Untuk mencari jumlah suku kata, aku mencontohkan caranya dengan melipat sepuluh jari tangan untuk menghitung (menyinggung Matematika). Begitu pun masih ada murid yang salah.
Kegiatan 2 yang lebih seru. Mereka harus membuat pantun sendiri berdasarkan teks bacaan. Secanggih-canggihnya Google merangkum semua pengetahuan, masih kecil kemungkinan mereka mencontek darinya.
Sebabnya, aku membatasi dengan tema khusus. Mau tak mau, mereka harus membaca teks dengan cermat agar bisa membuat pantun yang tepat.

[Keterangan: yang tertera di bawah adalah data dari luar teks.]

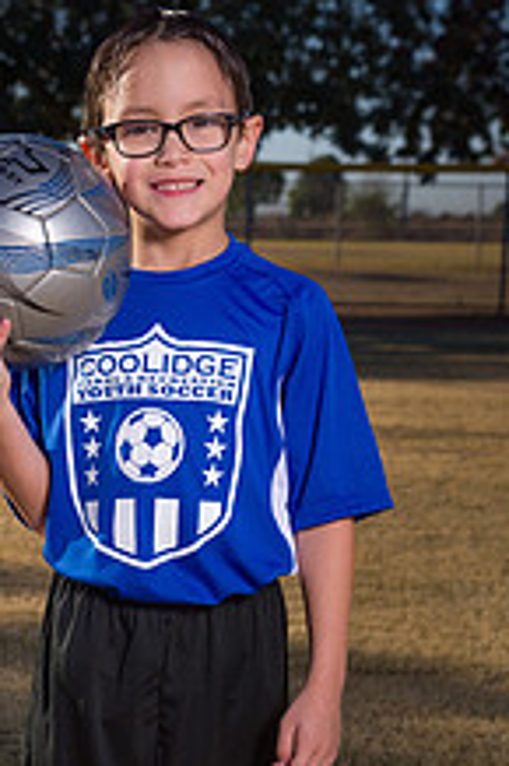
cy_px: 562
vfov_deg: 20.5
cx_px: 123
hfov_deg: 13.7
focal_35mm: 99
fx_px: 2103
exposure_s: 1/1000
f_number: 5.6
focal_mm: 48
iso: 160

Kalau anak malas membaca? Bisa jadi guru les atau orang dewasa yang bertindak, hehe. Aku optimis, masih banyak anak yang mau belajar jujur.
Orang tua memegang kunci dalam mengawasi dan mendampingi anak agar mengerjakan tugas dengan jujur. Lagi pula, jika pantun buatan anak-anak kosakata yang dipakai lebih sederhana dibanding buatan orang tua atau bertanya Google.
Ini tips sederhana untuk membuat pantun:
1) Tentukan tema yang akan dibuat,
2) Tentukan jenis pantunnya,
3) Buat bagian isi terlebih dahulu, lalu
4) Buat sampiran untuk melengkapi pantun.
Aku menentukan tema tentang kesehatan dan kerja bakti, menyesuaikan Tema 4 yang sedang dipelajari, "Sehat itu Penting".